● İstenen görev A
Kayıtların ilk satırından başlayıp "Dot at: (210, 222)" ifadesini içeren satıra kadar, iki uç da dahil, kayıtları hiçbir değişiklik yapmadan yeniden yaz.

● Alıntı
──────────

Gıdım gıdım gasp: Dul ve yetim maaşları
Birçok kadının tek güvencesi olan dul ve yetim aylığı ile ilgili neler biliyoruz? Örneğin bu maaş devlet tarafından zamanla nasıl tırpalandı bir bakalım mı?

Zaman zaman çeşitli aralıklarla gündeme gelen dul ve yetim aylığı bu ara yine birilerinin ağzında gevelenir oldu. Öyle ki geçenlerde Yeni Şafak gazetesi yazarı Ergün Yıldırım kendi Twitter hesabından ‘Ölen emeklinin maaşı da ölmeli. Kızına vs geçmesi yanlış. Kızı vs gerçekten ihtiyaçlı ise devlet fakir fukara fonu ile destek çıkmalı’ dedi. Bu tweet çok tepki alınca, Yıldırım tweetini sildi.



Bu fikir, adım adım zorlaştırılan dul ve yetim maaşı almanın sonunda nereye varacağının adeta bir göstergesi oldu.
Tabii bu göz dikme böyle başlamadı. Daha öncesinde var olan haklarımıza devlet zaten göz dikmiş, bu yolla haklarımızı gıdım gıdım gasbetmişti.
Peki bu kadar göz diktikleri dul ve yetim maaşı neydi, ne kadardı, birçok kadının tek güvencesi olan bu hak zamanla nasıl tırpanmıştı? Bir bakalım...

2008’DEN ÖNCE VE 2008’DEN SONRA...

──────────

● İstenen görev B
Dul ve yetim maaşları hakkındaki yazıda soru işaretiyle biten bütün cümleleri geçtikleri sırayla yaz.

● Gösterilen veriler
──────────

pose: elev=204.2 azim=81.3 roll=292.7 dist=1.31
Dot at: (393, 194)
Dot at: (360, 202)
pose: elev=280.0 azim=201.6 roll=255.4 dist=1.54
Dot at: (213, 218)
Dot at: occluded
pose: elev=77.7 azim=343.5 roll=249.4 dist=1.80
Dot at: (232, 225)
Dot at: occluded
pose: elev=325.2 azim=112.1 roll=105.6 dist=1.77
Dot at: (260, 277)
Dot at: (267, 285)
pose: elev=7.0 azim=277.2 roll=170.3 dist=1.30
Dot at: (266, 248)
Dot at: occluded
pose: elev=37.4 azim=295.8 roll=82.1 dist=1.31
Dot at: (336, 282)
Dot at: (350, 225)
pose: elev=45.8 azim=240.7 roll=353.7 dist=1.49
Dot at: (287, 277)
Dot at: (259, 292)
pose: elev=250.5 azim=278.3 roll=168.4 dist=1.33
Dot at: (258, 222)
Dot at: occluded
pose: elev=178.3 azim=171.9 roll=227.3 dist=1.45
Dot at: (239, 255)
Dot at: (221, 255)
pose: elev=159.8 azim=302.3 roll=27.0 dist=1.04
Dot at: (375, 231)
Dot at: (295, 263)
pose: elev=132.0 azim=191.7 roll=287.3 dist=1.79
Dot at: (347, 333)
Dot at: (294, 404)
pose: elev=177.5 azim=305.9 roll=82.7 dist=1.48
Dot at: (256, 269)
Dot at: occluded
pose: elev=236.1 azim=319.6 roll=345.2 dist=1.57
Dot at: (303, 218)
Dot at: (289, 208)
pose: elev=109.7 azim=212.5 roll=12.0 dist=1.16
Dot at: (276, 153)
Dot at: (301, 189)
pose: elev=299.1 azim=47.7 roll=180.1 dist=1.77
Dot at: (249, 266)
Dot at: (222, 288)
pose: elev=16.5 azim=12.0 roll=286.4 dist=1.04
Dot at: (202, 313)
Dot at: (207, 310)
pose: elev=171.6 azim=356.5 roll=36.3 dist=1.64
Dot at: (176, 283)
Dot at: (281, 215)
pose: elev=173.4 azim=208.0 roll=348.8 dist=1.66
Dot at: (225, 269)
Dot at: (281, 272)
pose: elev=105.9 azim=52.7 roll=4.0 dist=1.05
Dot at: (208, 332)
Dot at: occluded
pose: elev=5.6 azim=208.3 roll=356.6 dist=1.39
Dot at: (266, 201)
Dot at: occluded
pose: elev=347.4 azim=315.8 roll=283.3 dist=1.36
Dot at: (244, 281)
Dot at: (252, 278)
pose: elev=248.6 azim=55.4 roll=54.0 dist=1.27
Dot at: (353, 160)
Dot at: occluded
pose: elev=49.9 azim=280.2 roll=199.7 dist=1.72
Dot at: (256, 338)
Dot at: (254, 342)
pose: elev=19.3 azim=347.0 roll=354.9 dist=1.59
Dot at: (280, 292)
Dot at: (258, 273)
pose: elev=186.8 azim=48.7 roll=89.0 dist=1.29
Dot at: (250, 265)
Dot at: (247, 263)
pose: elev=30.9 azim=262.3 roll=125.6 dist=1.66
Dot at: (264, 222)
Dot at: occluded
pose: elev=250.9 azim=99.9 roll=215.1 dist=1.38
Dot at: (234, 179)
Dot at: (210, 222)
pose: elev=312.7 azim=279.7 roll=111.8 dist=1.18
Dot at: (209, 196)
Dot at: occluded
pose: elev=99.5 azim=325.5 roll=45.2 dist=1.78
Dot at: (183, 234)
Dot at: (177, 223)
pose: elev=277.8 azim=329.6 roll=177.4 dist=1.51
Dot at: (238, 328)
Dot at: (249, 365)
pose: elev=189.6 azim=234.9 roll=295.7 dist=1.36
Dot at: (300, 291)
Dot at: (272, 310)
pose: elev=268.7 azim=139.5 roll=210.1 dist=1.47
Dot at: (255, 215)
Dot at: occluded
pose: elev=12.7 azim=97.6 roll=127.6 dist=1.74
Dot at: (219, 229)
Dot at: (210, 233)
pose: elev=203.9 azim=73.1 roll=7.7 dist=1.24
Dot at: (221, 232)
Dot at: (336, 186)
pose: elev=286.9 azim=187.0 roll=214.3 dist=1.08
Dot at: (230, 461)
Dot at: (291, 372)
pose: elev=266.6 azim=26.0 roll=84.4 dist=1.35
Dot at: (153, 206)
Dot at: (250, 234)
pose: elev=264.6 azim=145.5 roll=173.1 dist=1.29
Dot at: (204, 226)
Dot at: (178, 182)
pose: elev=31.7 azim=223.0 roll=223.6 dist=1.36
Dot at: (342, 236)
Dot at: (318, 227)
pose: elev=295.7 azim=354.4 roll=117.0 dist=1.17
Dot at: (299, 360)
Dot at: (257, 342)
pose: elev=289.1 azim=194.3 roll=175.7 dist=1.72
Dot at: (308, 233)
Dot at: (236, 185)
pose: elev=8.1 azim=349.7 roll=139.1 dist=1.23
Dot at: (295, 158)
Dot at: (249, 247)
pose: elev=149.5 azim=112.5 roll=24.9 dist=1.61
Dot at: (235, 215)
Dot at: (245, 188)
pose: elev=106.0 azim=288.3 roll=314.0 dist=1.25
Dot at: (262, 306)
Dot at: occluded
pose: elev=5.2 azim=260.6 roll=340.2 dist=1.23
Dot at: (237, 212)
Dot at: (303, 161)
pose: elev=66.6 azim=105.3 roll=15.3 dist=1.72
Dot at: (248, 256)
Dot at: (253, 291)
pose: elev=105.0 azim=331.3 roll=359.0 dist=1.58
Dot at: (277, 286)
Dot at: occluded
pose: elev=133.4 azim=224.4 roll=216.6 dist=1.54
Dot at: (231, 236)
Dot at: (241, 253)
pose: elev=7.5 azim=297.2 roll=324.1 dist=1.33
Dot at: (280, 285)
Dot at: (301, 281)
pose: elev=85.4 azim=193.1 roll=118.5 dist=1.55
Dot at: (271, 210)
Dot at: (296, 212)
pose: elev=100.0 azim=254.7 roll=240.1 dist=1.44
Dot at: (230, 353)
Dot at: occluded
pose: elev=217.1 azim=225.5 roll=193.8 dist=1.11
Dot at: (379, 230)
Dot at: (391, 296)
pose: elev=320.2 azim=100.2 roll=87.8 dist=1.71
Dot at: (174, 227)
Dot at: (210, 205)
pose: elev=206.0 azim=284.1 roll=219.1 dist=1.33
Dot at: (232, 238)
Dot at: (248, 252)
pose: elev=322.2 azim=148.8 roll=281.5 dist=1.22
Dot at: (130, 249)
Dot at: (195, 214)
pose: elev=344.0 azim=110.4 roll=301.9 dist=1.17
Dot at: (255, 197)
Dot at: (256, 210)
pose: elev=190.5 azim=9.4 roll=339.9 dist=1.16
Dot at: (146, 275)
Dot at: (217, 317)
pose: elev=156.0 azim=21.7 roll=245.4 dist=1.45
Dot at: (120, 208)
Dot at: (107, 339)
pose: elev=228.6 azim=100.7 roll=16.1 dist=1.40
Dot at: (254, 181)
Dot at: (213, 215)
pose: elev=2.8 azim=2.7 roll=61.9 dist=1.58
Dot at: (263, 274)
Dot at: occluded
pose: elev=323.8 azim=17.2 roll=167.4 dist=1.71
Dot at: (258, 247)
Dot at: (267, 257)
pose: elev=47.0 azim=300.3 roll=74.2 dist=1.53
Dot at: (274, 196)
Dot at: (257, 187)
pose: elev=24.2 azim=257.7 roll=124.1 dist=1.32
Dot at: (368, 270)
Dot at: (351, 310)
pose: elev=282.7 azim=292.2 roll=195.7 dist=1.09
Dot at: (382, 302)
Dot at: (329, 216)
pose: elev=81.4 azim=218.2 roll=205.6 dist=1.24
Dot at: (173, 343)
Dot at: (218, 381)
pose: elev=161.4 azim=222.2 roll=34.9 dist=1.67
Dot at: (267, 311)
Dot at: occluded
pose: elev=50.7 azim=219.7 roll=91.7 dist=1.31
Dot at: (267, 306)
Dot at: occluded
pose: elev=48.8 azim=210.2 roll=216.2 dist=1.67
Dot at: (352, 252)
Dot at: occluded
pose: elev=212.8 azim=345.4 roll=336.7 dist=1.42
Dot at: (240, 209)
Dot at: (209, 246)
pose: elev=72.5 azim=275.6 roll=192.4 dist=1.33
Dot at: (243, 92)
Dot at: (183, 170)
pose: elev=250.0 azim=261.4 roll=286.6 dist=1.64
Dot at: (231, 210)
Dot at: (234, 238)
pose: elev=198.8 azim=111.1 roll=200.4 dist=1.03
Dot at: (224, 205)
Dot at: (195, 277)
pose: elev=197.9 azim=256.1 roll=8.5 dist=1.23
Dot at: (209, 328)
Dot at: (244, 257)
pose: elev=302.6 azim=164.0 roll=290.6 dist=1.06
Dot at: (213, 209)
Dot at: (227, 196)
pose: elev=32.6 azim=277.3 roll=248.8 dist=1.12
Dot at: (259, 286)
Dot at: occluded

──────────

● Görev yanıtı A
pose: elev=204.2 azim=81.3 roll=292.7 dist=1.31
Dot at: (393, 194)
Dot at: (360, 202)
pose: elev=280.0 azim=201.6 roll=255.4 dist=1.54
Dot at: (213, 218)
Dot at: occluded
pose: elev=77.7 azim=343.5 roll=249.4 dist=1.80
Dot at: (232, 225)
Dot at: occluded
pose: elev=325.2 azim=112.1 roll=105.6 dist=1.77
Dot at: (260, 277)
Dot at: (267, 285)
pose: elev=7.0 azim=277.2 roll=170.3 dist=1.30
Dot at: (266, 248)
Dot at: occluded
pose: elev=37.4 azim=295.8 roll=82.1 dist=1.31
Dot at: (336, 282)
Dot at: (350, 225)
pose: elev=45.8 azim=240.7 roll=353.7 dist=1.49
Dot at: (287, 277)
Dot at: (259, 292)
pose: elev=250.5 azim=278.3 roll=168.4 dist=1.33
Dot at: (258, 222)
Dot at: occluded
pose: elev=178.3 azim=171.9 roll=227.3 dist=1.45
Dot at: (239, 255)
Dot at: (221, 255)
pose: elev=159.8 azim=302.3 roll=27.0 dist=1.04
Dot at: (375, 231)
Dot at: (295, 263)
pose: elev=132.0 azim=191.7 roll=287.3 dist=1.79
Dot at: (347, 333)
Dot at: (294, 404)
pose: elev=177.5 azim=305.9 roll=82.7 dist=1.48
Dot at: (256, 269)
Dot at: occluded
pose: elev=236.1 azim=319.6 roll=345.2 dist=1.57
Dot at: (303, 218)
Dot at: (289, 208)
pose: elev=109.7 azim=212.5 roll=12.0 dist=1.16
Dot at: (276, 153)
Dot at: (301, 189)
pose: elev=299.1 azim=47.7 roll=180.1 dist=1.77
Dot at: (249, 266)
Dot at: (222, 288)
pose: elev=16.5 azim=12.0 roll=286.4 dist=1.04
Dot at: (202, 313)
Dot at: (207, 310)
pose: elev=171.6 azim=356.5 roll=36.3 dist=1.64
Dot at: (176, 283)
Dot at: (281, 215)
pose: elev=173.4 azim=208.0 roll=348.8 dist=1.66
Dot at: (225, 269)
Dot at: (281, 272)
pose: elev=105.9 azim=52.7 roll=4.0 dist=1.05
Dot at: (208, 332)
Dot at: occluded
pose: elev=5.6 azim=208.3 roll=356.6 dist=1.39
Dot at: (266, 201)
Dot at: occluded
pose: elev=347.4 azim=315.8 roll=283.3 dist=1.36
Dot at: (244, 281)
Dot at: (252, 278)
pose: elev=248.6 azim=55.4 roll=54.0 dist=1.27
Dot at: (353, 160)
Dot at: occluded
pose: elev=49.9 azim=280.2 roll=199.7 dist=1.72
Dot at: (256, 338)
Dot at: (254, 342)
pose: elev=19.3 azim=347.0 roll=354.9 dist=1.59
Dot at: (280, 292)
Dot at: (258, 273)
pose: elev=186.8 azim=48.7 roll=89.0 dist=1.29
Dot at: (250, 265)
Dot at: (247, 263)
pose: elev=30.9 azim=262.3 roll=125.6 dist=1.66
Dot at: (264, 222)
Dot at: occluded
pose: elev=250.9 azim=99.9 roll=215.1 dist=1.38
Dot at: (234, 179)
Dot at: (210, 222)

● Görev yanıtı B
Birçok kadının tek güvencesi olan dul ve yetim aylığı ile ilgili neler biliyoruz?
Örneğin bu maaş devlet tarafından zamanla nasıl tırpalandı bir bakalım mı?
Peki bu kadar göz diktikleri dul ve yetim maaşı neydi, ne kadardı, birçok kadının tek güvencesi olan bu hak zamanla nasıl tırpanmıştı?